Please help in this regard.

angheloko · February 4, 2009, 1:18am

You can use comm -13 or comm -23. Just play with it a little

usha_rao · February 4, 2009, 2:02am

I am not sure how exactly i can use comm -13 or comm -23 because i need to write some generic script to compare two files and redirect the output to a third file with the contents which are present in first file but not present in second file.

usha_rao · February 11, 2009, 6:48am

Hi all,
i tried comm command in all the possible ways but could not get the expected result.
I will explain one more time.i have two files containing some words ,it is not necessary that the worrds are in same order in both the files but same words will be there.i want to compare those files and redirect the result to a third file which will contain all the words which are present in first file but not in second.

comm command is not solving the purpose as it compares line by line even if a same word is present in 1st line of file one and 4th line of file two then it is giving the output.

The result should be like : if same words are present in both the files no matter on which line number they are then the final output should be zero.

Please help.
Thanks

Whiteboard · February 11, 2009, 9:39am

Something like this???

grep -v -f file2 file1

usha_rao · February 11, 2009, 11:25am

The problem in the solution you have given is there is no -f option with grep command?
Could anyone help me out??

Can anyone tell how to use a loop inside awk command so that the words of second file are compared with all the words of first file and those that are present in first file but not in second are given as output??
Thanks in advance

Anubhav · February 12, 2009, 12:24pm

Try this it should work as long as you have saved file1.txt & file2.txt seprately

diff file1.txt file2.txt | grep ">" | sed 's/>//g'

angheloko · February 15, 2009, 9:59pm

Hope this helps:

ddl10197@GT109867 ~
$ sort foo | uniq > foo.tmp

ddl10197@GT109867 ~
$ sort bar | uniq > bar.tmp

ddl10197@GT109867 ~
$ comm -23 foo.tmp bar.tmp
GlobalUserManagement
USAccountSummary

ddl10197@GT109867 ~
$ grep GlobalUserManagement bar

ddl10197@GT109867 ~
$ grep USAccountSummary bar

usha_rao · February 23, 2009, 6:29am

Hi All,
Thanks for your response.But the solution provided seems not to be dynamic.
If any one can help running a for loop comparing the strings one by one in both the files i.e(comparing the first string from first file with all the strings in second file if it is not present outputting into third file).

i have got a code chunk,but it is not working,
can anyone help me modify it for the above requirement?

■ ■ ■ ■

In the forum thread, which two comm options does angheloko first suggest?

Provided material:
■ ■ ■ ■

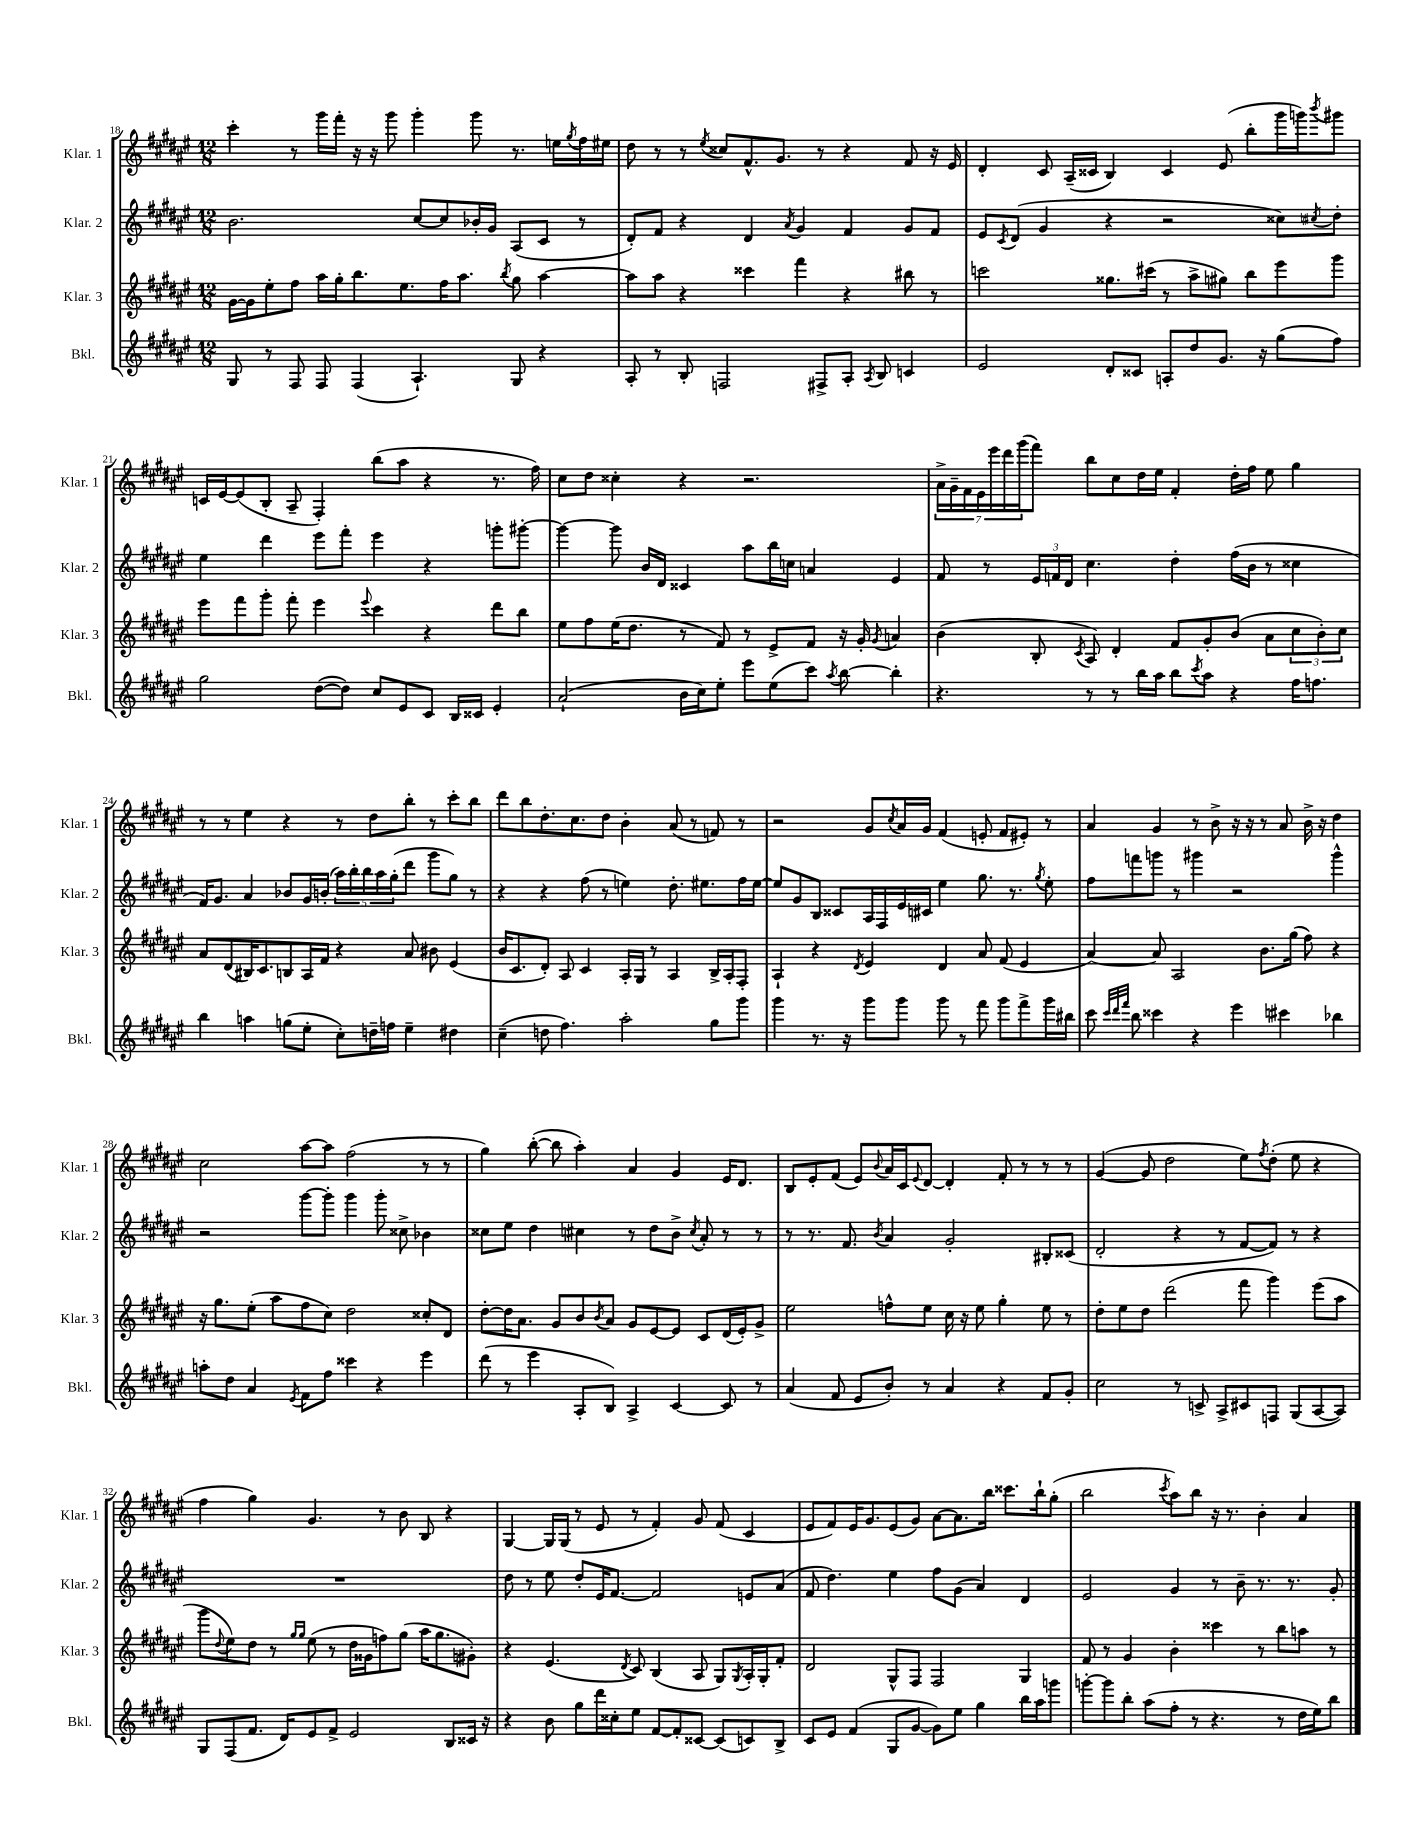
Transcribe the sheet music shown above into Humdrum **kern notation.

**kern	**kern	**kern	**kern
*part4	*part3	*part2	*part1
*staff4	*staff3	*staff2	*staff1
*I"Bkl.	*I"Klar. 3	*I"Klar. 2	*I"Klar. 1
*I'Bkl.	*I'Klar. 3	*I'Klar. 2	*I'Klar. 1
*clefG2	*clefG2	*clefG2	*clefG2
*k[f#c#g#d#a#e#]	*k[f#c#g#d#a#e#]	*k[f#c#g#d#a#e#]	*k[f#c#g#d#a#e#]
*M12/8	*M12/8	*M12/8	*M12/8
=18	=18	=18	=18
8G#/	[16g#\LL	2.b\	4ccc#'\
.	16g#\J]	.	.
8r	8ee#'\	.	.
8F#/	8ff#\J	.	8r
8F#/	16aa#\LL	.	16ggg#\LL
.	16gg#'\J	.	16fff#'\JJ
(4F#/	8.bb\	.	16r
.	.	.	16r
.	.	.	8ggg#\
.	8.ee#\	.	.
4.A#`/)	.	[8cc#/L	4ggg#'\
.	16ff#\K	8cc#/]	.
.	8.aa#\J	.	.
.	.	16b-X'/L	8ggg#\
.	.	16g#/JJ	.
.	8qbb/	.	.
8G#/	8gg#\	(8A#/L	8.r
4r	[4aa#\	8c#/J	.
.	.	.	16een\LL
.	.	.	8qgg#/
.	.	8r	16ff#\
.	.	.	16ee#X\JJ
=19	=19	=19	=19
8A#'/	8aa#\L]	8d#'/L)	8dd#\
8r	8aa#\J	8f#/J	8r
8B'/	4r	4r	8r
.	.	.	8qee#/
2Fn/	.	.	8cc##X/L
.	4ccc##X\	4d#/	8.f#^^/
.	.	.	8.g#/J
.	.	8qa#/	.
.	4fff#\	4g#/	.
8F#X^/L	.	.	8r
8A#'/J	4r	4f#/	4r
8qA#/	.	.	.
8B/	.	.	.
4cn/	8bb#X\	8g#/L	8f#/
.	8r	8f#/J	16r
.	.	.	16e#/
=20	=20	=20	=20
2e#/	2cccn\	8e#/L	4d#'/
.	.	8qc#/	.
.	.	(8d#/J	.
.	.	4g#/	8c#/
.	.	.	(16A#~/LL
.	.	.	16c##X/JJ
8d#'/L	8.gg##X\L	4r	4B/)
8c##X/J	.	.	.
.	(16ccc#X\Jk	.	.
8An'/L	8r	2r	4c##/
8dd#/	8aa#^\L	.	.
8.g#/J	8gg#X\J)	.	(8e#/
.	8bb\L	.	8bb'\L
16r	.	.	.
(8gg#\L	8eee#\	8cc##X\L)	16ggg#\L
.	.	.	16gggn\J)
.	.	8qcc#X/	8qbbb/
8ff#\J)	8ggg#\J	8dd#'\J	8ggg#X\J
!!LO:LB:g=z
=21	=21	=21	=21
2gg#\	8eee#\L	4ee#\	16cn/LL
.	.	.	[16e#/J
.	8fff#\	.	(8e#/]
.	8ggg#'\J	4ddd#\	8B'/J
.	8fff#'\	.	8A#~/
([8dd#\L	4eee#\	8eee#\L	4F#'/)
8dd#\J])	.	8fff#'\J	.
.	8qqeee#/	.	.
8cc#/L	4ccc#\	4eee#\	(8bb\L
8e#/	.	.	8aa#\J
8c#/J	4r	4r	4r
16B/LL	.	.	.
16c##X/JJ	.	.	.
4e#'/	8ddd#\L	8gggn'\L	8.r
.	8bb\J	[8ggg#X'\J	.
.	.	.	16ff#\)
=22	=22	=22	=22
(2a#`/	8ee#\L	4ggg#\_	8cc#\L
.	8ff#\	.	8dd#\J
.	(16ee#\K	8ggg#\]	4cc##X'\
.	8.dd#\J	.	.
.	.	16b/LL	.
.	.	16d#/JJ	.
16b\LL	8r	4c##X/	4r
16cc#\J)	.	.	.
8ee#'\J	8f#/)	.	.
8eee#\L	8r	8aa#\L	2.r
(8ee#\	8e#^/L	16bb\L	.
.	.	16ccn\JJ	.
8ccc#\J)	8f#/J	4an/	.
8qaa#/	.	.	.
[8bb\	16r	.	.
.	16g#'/	.	.
.	8qg#/	.	.
4bb'\]	4an/	4e#/	.
=23	=23	=23	=23
4.r	(4b\	8f#/	28a#^\LL
.	.	.	28g#~\
.	.	.	28f#\
.	.	.	28e#\
.	.	8r	.
.	.	.	28eee#\
.	.	.	28ddd#\
.	.	.	(28ggg#\J
.	8B'/	24e#/LL	8fff#\J)
.	.	24fn/	.
.	.	24d#/JJ	.
.	8qc#/	.	.
8r	8A#/)	4.cc#\	8bb\L
8r	4d#'/	.	8cc#\
16bb\LL	.	.	16dd#\L
16aa#\JJ	.	.	16ee#\JJ
8bb\L	8f#/L	4dd#'\	4f#'/
8qccc#/	.	.	.
8aa#\J	8g#'/	.	.
4r	(8b/J	(16ff#\LL	16dd#'\LL
.	.	16b\JJ	16ff#\JJ
.	8a#\L	8r	8ee#\
16ff#\KL	12cc#\	4cc##X\	4gg#\
8.ffn\J	.	.	.
.	12b'\)	.	.
.	12cc#\J	.	.
!!LO:LB:g=z
=24	=24	=24	=24
4bb\	8a#/L	16f#/KL)	8r
.	.	8.g#/J	.
.	(8d#/	.	8r
4aan\	16B#X/K)	4a#/	4ee#\
.	8.c#/	.	.
(8ggn\L	8Bn/	8b-X/L	4r
8ee#'\J	16A#/L	16g#/L	.
.	16f#/JJ	(16bn'/JJ	.
8cc#'\L)	4r	20aa#\LL)	8r
.	.	20bb'\	.
.	.	20bb\	.
16ddn~\L	.	.	8dd#\L
.	.	20aa#\	.
16ffn\JJ	.	.	.
.	.	(20gg#'\J	.
4ee#~\	8a#/	8ddd#\J	8bb'\J
.	8b#X\	8ggg#\L	8r
4dd#X\	(4e#/	8gg#\J)	8ccc#'\L
.	.	8r	8bb\J
=25	=25	=25	=25
(4cc#~\	16b/KL	4r	8ddd#\L
.	8.c#/	.	.
.	.	.	8bb\
8ddn\	8d#'/J)	4r	8.dd#'\
4.ff#\)	8A#/	.	.
.	.	.	8.cc#\
.	4c#/	(8ff#\	.
.	.	8r	8dd#\J
2aa#'\	16A#'/LL	4een\)	4b'\
.	16G#/JJ	.	.
.	8r	.	.
.	4A#/	8.dd#'\	(8a#/
.	.	.	8r
.	.	8.ee#X\L	.
8gg#\L	16B^/LL	.	8fn/)
.	16A#'/J	.	.
8ggg#\J	8F#'/J	16ff#\L	8r
.	.	[16ee#\JJ	.
=26	=26	=26	=26
4ggg#\	4A#`/	8ee#/L]	2r
.	.	8g#/	.
8.r	4r	8B/J	.
.	.	8c##X/L	.
16r	.	.	.
.	8qd#/	.	.
8ggg#\L	4e#/	16A#/L	8g#/L
.	.	16F#/	.
.	.	.	8qcc#/
8ggg#\J	.	16e#/	16a#/L
.	.	16c#X/JJ	16g#/JJ
8ggg#\	4d#/	4ee#\	(4f#/
8r	.	.	.
8fff#\	8a#/	8.gg#\	8en'/
8ggg#\L	(8f#/	.	8f#/L
.	.	8.r	.
8fff#^\	4e#/	.	8e#X'/J)
.	.	8qgg#/	.
16ggg#\L	.	8ee#'\	8r
16bb#X\JJ	.	.	.
=27	=27	=27	=27
8ccc#\	[4a#/)	8ff#\L	4a#/
32qqccc#/LLL	.	.	.
32qqddd#/	.	.	.
32qqfff#/JJJ	.	.	.
8bb\	.	8fffn\	.
4ccc##X\	8a#/]	8gggn\J	4g#/
.	2A#/	8r	.
4r	.	4ggg#X\	8r
.	.	.	8b^\
4eee#\	.	2r	16r
.	.	.	16r
.	8.b\L	.	8r
4ccc#X\	.	.	8a#/
.	(16gg#\Jk	.	.
.	8ff#\)	.	16b^\
.	.	.	16r
4bb-X\	4r	4ggg#^^\	4dd#\
!!LO:LB:g=z
=28	=28	=28	=28
8aan'\L	16r	2r	2cc#\
.	8.gg#\L	.	.
8dd#\J	.	.	.
4a#/	(8ee#'\J	.	.
.	8aa#\L	.	.
8qe#/	.	.	.
8f#\L	8ff#\	[8ggg#\L	[8aa#\L
8ff#\J	8cc#\J)	8ggg#'\J]	8aa#\J]
4ccc##X\	2dd#\	4ggg#\	(2ff#\
4r	.	8ggg#'\	.
.	.	8cc##X^\	.
4eee#\	8cc##X'/L	4b-X\	8r
.	8d#/J	.	8r
=29	=29	=29	=29
(8ddd#\	[8dd#'\L	8cc##X\L	4gg#\)
8r	16dd#\K]	8ee#\J	.
.	8.a#\J	.	.
4eee#\	.	4dd#\	([8bb'\
.	8g#/L	.	8bb\]
8A#'/L	8b/	4cc#X\	4aa#'\)
.	8qb/	.	.
8B/J)	8a#/J	.	.
4A#^/	8g#/L	8r	4a#/
.	[8e#/	8dd#\L	.
[4c#/	8e#/J]	8b^\J	4g#/
.	.	8qcc#/	.
.	8c#/L	8a#'/	.
8c#/]	(16d#/L	8r	16e#/KL
.	16e#'/J)	.	8.d#/J
8r	8g#^/J	8r	.
=30	=30	=30	=30
(4a#/	2ee#\	8r	8B/L
.	.	8.r	8e#'/
8f#/	.	.	(8f#/J
.	.	8.f#/	.
8e#/L	.	.	8e#/L)
.	.	8qb/	8qqb/
8b'/J)	8ffn^^\L	4a#/	16a#/L
.	.	.	16c#/J
.	.	.	8qqe#/
8r	8ee#\J	.	[8d#/J
4a#/	16cc#\	2g#'/	4d#'/]
.	16r	.	.
.	8ee#\	.	.
4r	4gg#'\	.	8f#'/
.	.	.	8r
8f#/L	8ee#\	8B#X'/L	8r
8g#'/J	8r	(8c##X/J	8r
=31	=31	=31	=31
2cc#\	8dd#'\L	2d#'/	([4g#/
.	8ee#\	.	.
.	8dd#\J	.	8g#/]
.	(2ddd#\	.	2dd#\
8r	.	4r	.
8cn^/	.	.	.
8A#^/L	.	8r	.
8c#X/	8fff#\	[8f#/L	8ee#\L)
.	.	.	8qff#/
8Fn/J	4ggg#\)	8f#/J])	(8dd#'\J
(8G#/L	.	8r	8ee#\
[8A#/	(8eee#\L	4r	4r
8A#/J])	8aa#\J	.	.
!!LO:LB:g=z
=32	=32	=32	=32
8G#/L	8ggg#\L	1.r	4ff#\
.	8qqdd#/	.	.
(8F#/	8ee#\)	.	.
8.f#/J	8dd#\J	.	4gg#\)
.	8r	.	.
16d#/KL)	.	.	.
.	16qqgg#/LL	.	.
.	16qqgg#/JJ	.	.
8e#/	(8ee#\	.	4.g#/
8f#^/J	8r	.	.
2e#/	16dd#\LL	.	.
.	16g##X\J	.	.
.	8ffn\)	.	8r
.	(8gg#\J	.	8b\
.	16aa#\KL	.	8B/
.	8.gg#\	.	.
8B/L	.	.	4r
16c##X/Jk	8g#X'\J)	.	.
16r	.	.	.
=33	=33	=33	=33
4r	4r	8dd#\	[4G#/
.	.	8r	.
8b\	(4.e#/	8ee#\	16G#/LL]
.	.	.	(16G#/JJ
8gg#\L	.	8dd#'/L	8r
16ddd#\L	.	16e#/K	8e#/
16cc##X'\J	.	[8.f#/J	.
.	8qd#/	.	.
8ee#\J	8c#/)	.	8r
[8f#/L	(4B/	2f#/]	4f#'/)
8f#'/]	.	.	.
[8c##X/J	8A#/	.	8g#/
(8c##/L]	8G#/L)	.	(8f#/
.	8qG#/	.	.
8cn/)	16A#'/L	8en/L	4c#/
.	16G#'/J	.	.
8B^/J	8f#'/J	(8a#/J	.
=34	=34	=34	=34
8c#/L	2d#/	8f#/	8e#/L
8e#/J	.	4.dd#\)	8f#/)
(4f#/	.	.	16e#/K
.	.	.	8.g#/
8G#/L	8G#^^/L	4ee#\	(8e#/
[8g#/J	8F#/J	.	8g#/J)
8g#\L])	2F#/	8ff#\L	[8a#\L
8ee#\J	.	(8g#\J	8.a#\]
4gg#\	.	4a#/)	.
.	.	.	16bb\Jk
.	.	.	8.ccc##X\L
16bb\LL	4G#/	4d#/	.
16aa#\J	.	.	16bb`\k
8gggn\J	.	.	(8gg#'\J
=35	=35	=35	=35
[8gggn'\L	8f#/	2e#/	2bb\
8ggg\]	8r	.	.
8bb'\J	4g#/	.	.
(8aa#\L	.	.	.
.	.	.	8qccc#/
8ff#'\J	4b'\	4g#/	8aa#\L)
8r	.	.	8bb\J
4.r	4ccc##X\	8r	16r
.	.	.	8.r
.	.	8b~\	.
.	8r	8.r	4b'\
8r	8bb\L	.	.
.	.	8.r	.
16dd#\LL	8aan\J	.	4a#/
16ee#\J)	.	.	.
8bb\J	8r	8g#'/	.
==	==	==	==
*-	*-	*-	*-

■ ■ ■ ■

Answer below: comm -13 or comm -23